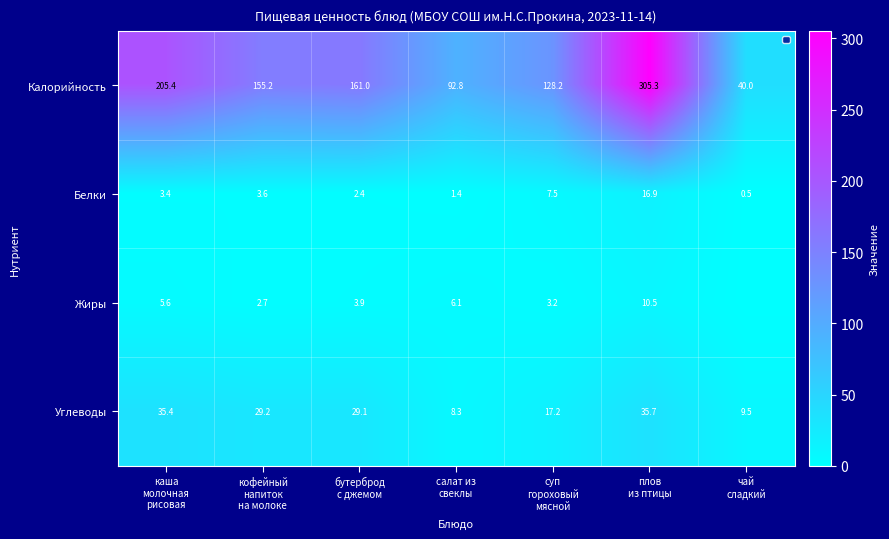

What is the average value of the Калорийность series?

155.4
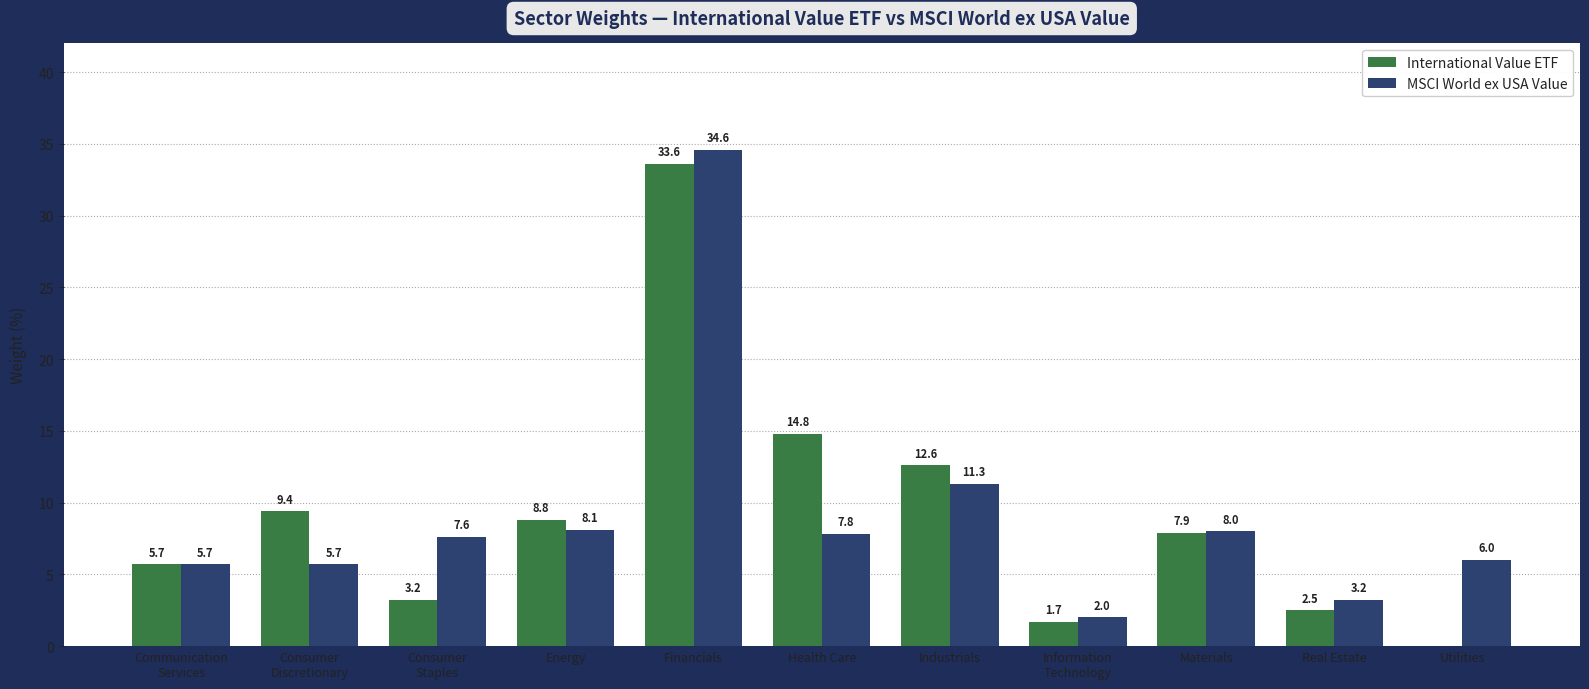

At which category is the sum across all series the highest?

Financials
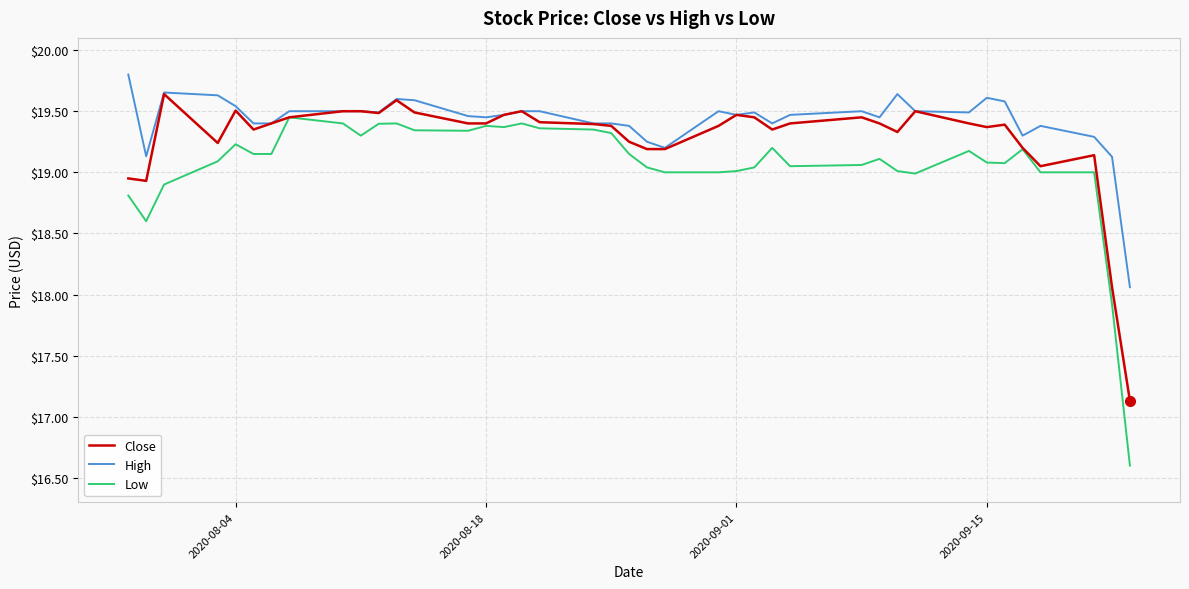

List the series in order of their overall mean, highest first.

High, Close, Low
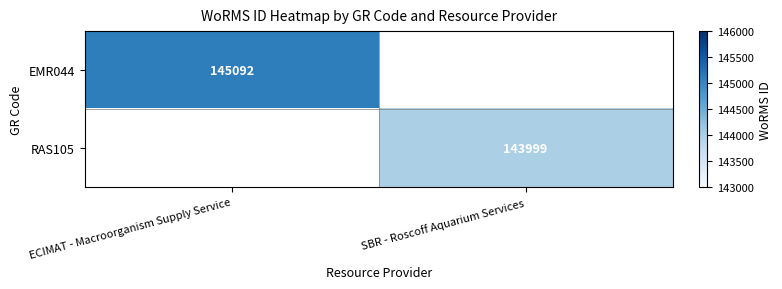

Is the value of EMR044 at ECIMAT - Macroorganism Supply Service greater than the value of RAS105 at SBR - Roscoff Aquarium Services?

Yes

◆ **Work to complete**
Quote every one of the records above word for word, leaving out the pictures.

◆ **Output of the exercise**
What is the average value of the Калорийность series?

155.4

At which category is the sum across all series the highest?

Financials

List the series in order of their overall mean, highest first.

High, Close, Low

Is the value of EMR044 at ECIMAT - Macroorganism Supply Service greater than the value of RAS105 at SBR - Roscoff Aquarium Services?

Yes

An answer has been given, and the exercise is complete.